Ce débit minimal ne doit pas être inférieur au dixième du module du cours d'eau en aval immédiat ou au droit de l'ouvrage correspondant au débit moyen interannuel, évalué à partir des informations disponibles portant sur une période minimale de cinq années, ou au débit à l'amont immédiat de l'ouvrage, si celui-ci est inférieur. Pour les cours d'eau ou parties de cours d'eau dont le module est supérieur à 80 mètres cubes par seconde, ou pour les ouvrages qui contribuent, par leur capacité de modulation, à la production d'électricité en période de pointe de consommation et dont la liste est fixée par décret en Conseil d'Etat pris après avis du Conseil supérieur de l'énergie, ce débit minimal ne doit pas être inférieur au vingtième du module du cours d'eau en aval immédiat ou au droit de l'ouvrage évalué dans les mêmes conditions ou au débit à l'amont immédiat de l'ouvrage, si celui-ci est inférieur.
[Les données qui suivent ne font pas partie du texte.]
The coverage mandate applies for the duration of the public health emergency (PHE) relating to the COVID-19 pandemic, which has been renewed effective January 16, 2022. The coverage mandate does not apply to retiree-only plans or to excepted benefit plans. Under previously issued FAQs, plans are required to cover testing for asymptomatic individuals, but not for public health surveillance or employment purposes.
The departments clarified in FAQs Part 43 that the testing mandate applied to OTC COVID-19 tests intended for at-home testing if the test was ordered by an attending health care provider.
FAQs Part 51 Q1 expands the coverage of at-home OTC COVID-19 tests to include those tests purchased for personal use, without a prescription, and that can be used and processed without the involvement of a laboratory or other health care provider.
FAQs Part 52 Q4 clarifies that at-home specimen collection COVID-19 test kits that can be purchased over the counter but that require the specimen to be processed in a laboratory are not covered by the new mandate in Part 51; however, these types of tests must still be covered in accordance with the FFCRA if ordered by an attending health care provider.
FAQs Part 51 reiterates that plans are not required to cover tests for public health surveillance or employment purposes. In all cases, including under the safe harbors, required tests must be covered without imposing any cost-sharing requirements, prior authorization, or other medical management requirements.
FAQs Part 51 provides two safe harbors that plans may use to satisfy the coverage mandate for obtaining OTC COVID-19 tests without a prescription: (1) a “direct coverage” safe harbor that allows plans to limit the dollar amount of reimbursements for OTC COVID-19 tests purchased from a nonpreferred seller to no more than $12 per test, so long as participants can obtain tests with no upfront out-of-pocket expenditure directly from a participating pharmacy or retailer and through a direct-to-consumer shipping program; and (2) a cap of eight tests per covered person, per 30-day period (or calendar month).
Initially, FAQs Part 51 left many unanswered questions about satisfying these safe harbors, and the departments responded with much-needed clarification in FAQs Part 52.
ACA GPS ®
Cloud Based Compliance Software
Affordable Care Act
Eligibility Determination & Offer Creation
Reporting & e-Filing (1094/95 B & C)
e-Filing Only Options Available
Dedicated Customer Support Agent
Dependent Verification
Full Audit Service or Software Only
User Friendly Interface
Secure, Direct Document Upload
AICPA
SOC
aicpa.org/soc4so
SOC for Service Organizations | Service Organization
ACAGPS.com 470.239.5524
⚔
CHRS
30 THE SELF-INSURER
Toutefois, pour les cours d'eau ou sections de cours d'eau présentant un fonctionnement atypique rendant non pertinente la fixation d'un débit minimal dans les conditions prévues ci-dessus, le débit minimal peut être fixé à une valeur inférieure."
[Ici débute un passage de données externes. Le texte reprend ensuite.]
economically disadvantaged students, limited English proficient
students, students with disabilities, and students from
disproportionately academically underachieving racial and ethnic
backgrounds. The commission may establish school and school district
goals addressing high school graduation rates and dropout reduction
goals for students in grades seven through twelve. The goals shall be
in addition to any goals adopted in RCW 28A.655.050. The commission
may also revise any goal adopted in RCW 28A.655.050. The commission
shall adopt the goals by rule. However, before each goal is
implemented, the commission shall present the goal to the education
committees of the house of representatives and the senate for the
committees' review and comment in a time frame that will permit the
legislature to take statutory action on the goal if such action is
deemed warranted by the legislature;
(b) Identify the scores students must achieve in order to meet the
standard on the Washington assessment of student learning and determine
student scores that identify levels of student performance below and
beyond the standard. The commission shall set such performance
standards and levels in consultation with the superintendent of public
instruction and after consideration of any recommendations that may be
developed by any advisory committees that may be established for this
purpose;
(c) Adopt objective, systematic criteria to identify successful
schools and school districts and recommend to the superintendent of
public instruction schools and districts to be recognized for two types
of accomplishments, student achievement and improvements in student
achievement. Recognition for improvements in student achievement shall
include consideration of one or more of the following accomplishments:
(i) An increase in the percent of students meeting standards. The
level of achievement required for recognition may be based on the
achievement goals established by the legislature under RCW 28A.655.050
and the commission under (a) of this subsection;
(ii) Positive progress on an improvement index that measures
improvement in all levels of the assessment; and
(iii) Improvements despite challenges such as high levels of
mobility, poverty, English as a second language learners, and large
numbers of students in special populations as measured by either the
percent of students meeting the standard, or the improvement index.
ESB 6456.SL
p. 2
Ce DMB remplace l'ancien débit réservé, qui était parfois du 1/40e (soit 2,5% du débit moyen) sur les petites installations. Exemple numérique : si la rivière a un module de 3 m3/s au droit de votre ouvrage, vous devez faire en sorte qu'il reste en permanence 0,3 m3/s soit 300 litres par seconde (10%) à l'aval immédiat du seuil, dans le tronçon court-circuité du cours d'eau.
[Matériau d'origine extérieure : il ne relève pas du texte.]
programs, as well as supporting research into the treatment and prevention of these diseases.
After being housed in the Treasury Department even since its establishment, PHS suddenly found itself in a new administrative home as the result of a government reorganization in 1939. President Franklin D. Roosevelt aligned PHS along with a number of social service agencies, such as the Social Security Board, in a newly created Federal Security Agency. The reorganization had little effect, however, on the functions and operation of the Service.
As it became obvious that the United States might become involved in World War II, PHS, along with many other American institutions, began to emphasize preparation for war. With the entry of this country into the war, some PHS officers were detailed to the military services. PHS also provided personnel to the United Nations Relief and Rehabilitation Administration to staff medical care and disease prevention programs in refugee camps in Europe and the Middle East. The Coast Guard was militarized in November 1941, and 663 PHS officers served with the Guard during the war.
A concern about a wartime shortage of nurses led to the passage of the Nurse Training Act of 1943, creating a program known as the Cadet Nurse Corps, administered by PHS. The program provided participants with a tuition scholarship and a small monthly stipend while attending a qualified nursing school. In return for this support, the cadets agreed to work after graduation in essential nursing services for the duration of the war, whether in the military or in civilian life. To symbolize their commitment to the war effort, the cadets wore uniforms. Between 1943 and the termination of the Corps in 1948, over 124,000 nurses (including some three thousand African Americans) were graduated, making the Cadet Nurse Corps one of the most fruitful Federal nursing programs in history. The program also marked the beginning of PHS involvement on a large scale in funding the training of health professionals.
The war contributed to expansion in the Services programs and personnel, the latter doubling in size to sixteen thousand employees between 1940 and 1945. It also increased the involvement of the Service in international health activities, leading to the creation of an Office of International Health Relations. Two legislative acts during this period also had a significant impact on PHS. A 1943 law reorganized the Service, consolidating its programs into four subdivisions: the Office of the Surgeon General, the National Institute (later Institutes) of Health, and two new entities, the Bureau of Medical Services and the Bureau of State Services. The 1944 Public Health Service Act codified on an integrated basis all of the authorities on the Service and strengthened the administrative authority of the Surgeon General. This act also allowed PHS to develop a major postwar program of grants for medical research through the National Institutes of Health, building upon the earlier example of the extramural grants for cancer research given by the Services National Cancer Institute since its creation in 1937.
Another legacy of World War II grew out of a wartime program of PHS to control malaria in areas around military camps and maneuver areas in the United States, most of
Cette exigence est particulièrement sensible vers l'étiage, puisque c'est à cette époque que le stress hydrique est le plus marqué pour les espèces aquatiques. S'il n'y a plus assez d'eau dans la rivière pour atteindre les 10%, celle-ci doit primer sur le bief et conserver tout son débit disponible dans le lit mineur.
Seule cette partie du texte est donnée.